_WHAT TO PRODUCE:_
Please write out only the lines from the line with "nightstand: none [35,418,134,534]" to the line with "nightstand: present [40,349,126,463]", inclusive, exactly as they stand below, without the pictures.

_RECORDS SUPPLIED:_
★ ★ ★ ★
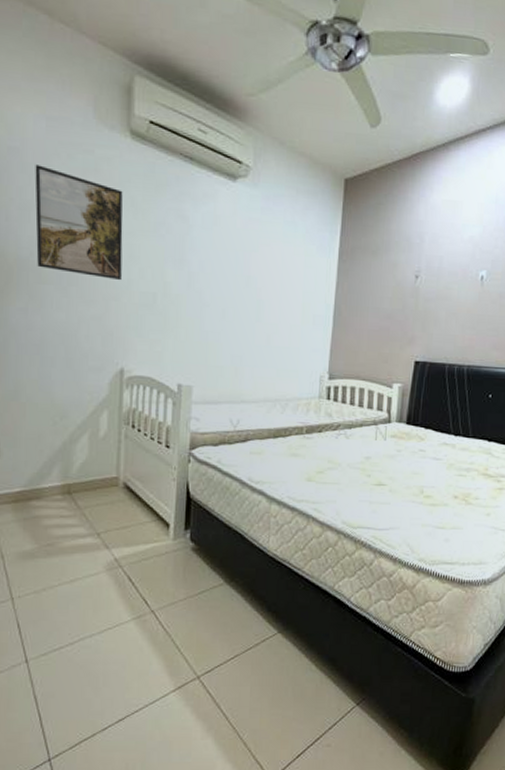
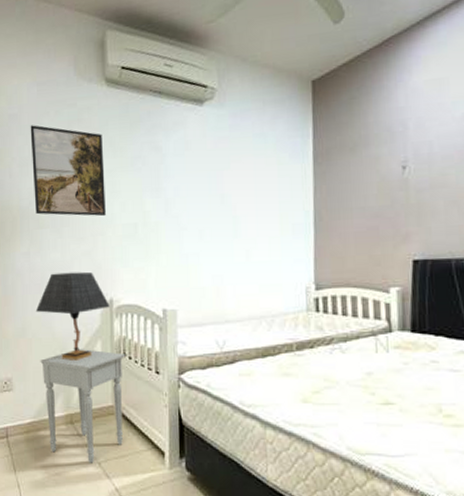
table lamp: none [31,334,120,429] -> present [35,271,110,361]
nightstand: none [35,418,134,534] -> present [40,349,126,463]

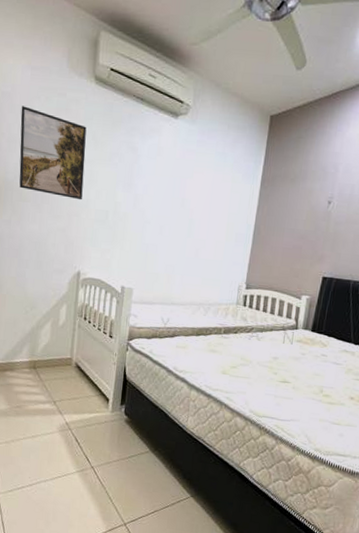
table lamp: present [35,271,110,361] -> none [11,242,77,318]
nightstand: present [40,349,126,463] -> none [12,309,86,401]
★ ★ ★ ★
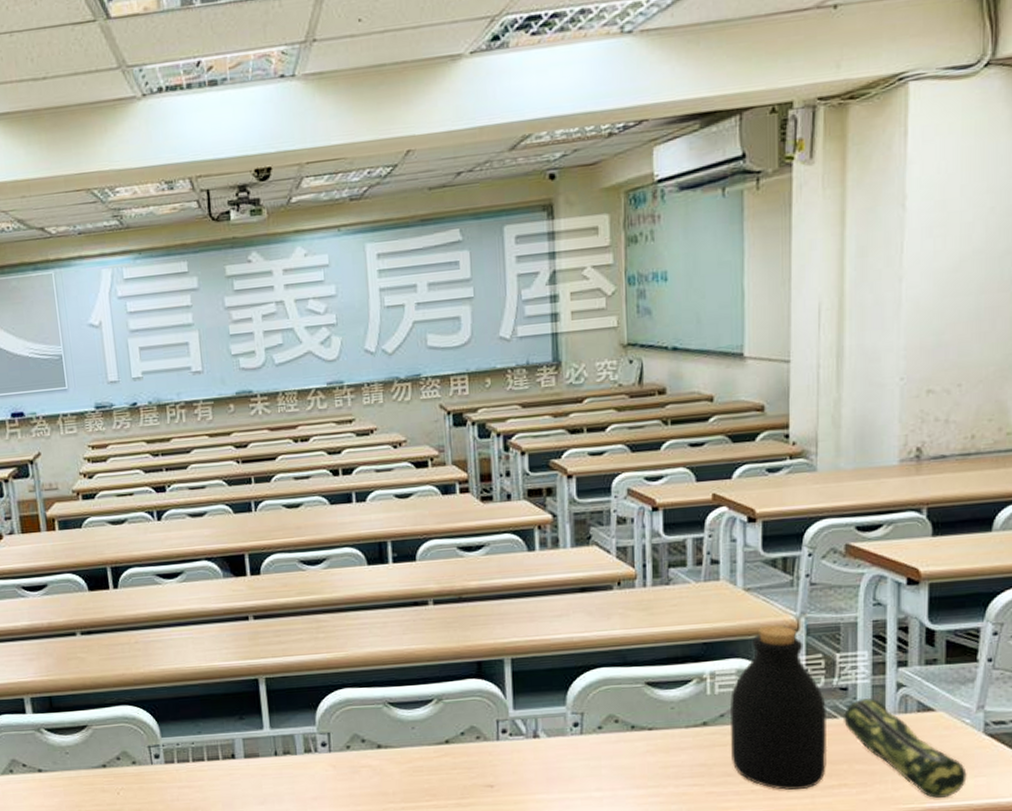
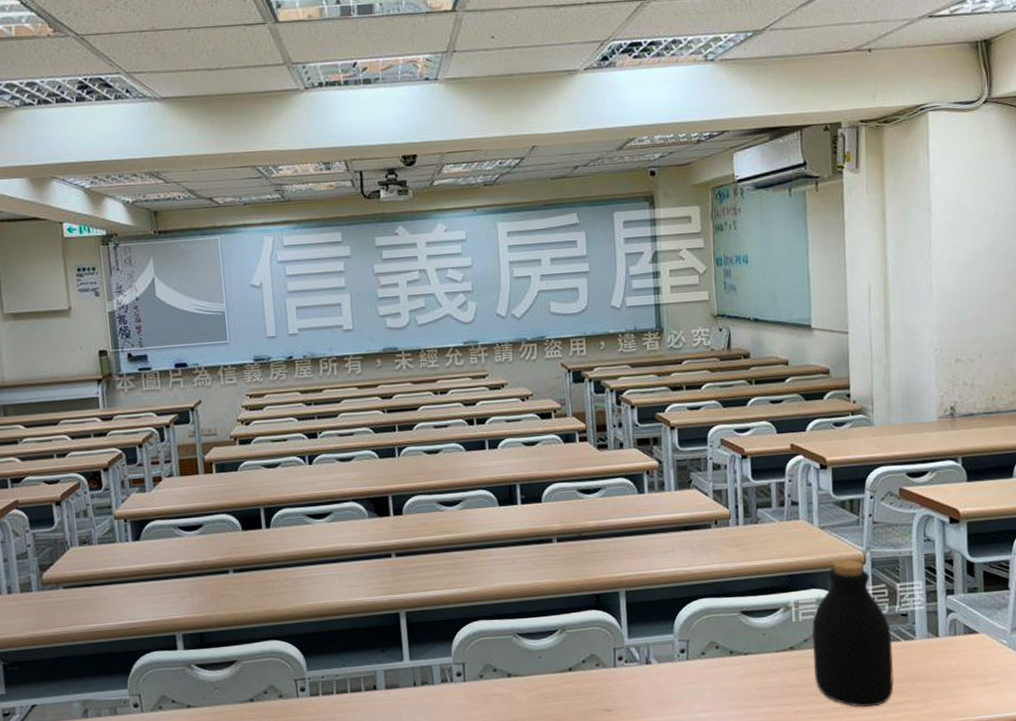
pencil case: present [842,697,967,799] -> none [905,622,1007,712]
★ ★ ★ ★
_ANSWER FOR THE TASK:_
nightstand: none [35,418,134,534] -> present [40,349,126,463]

table lamp: present [35,271,110,361] -> none [11,242,77,318]
nightstand: present [40,349,126,463] -> none [12,309,86,401]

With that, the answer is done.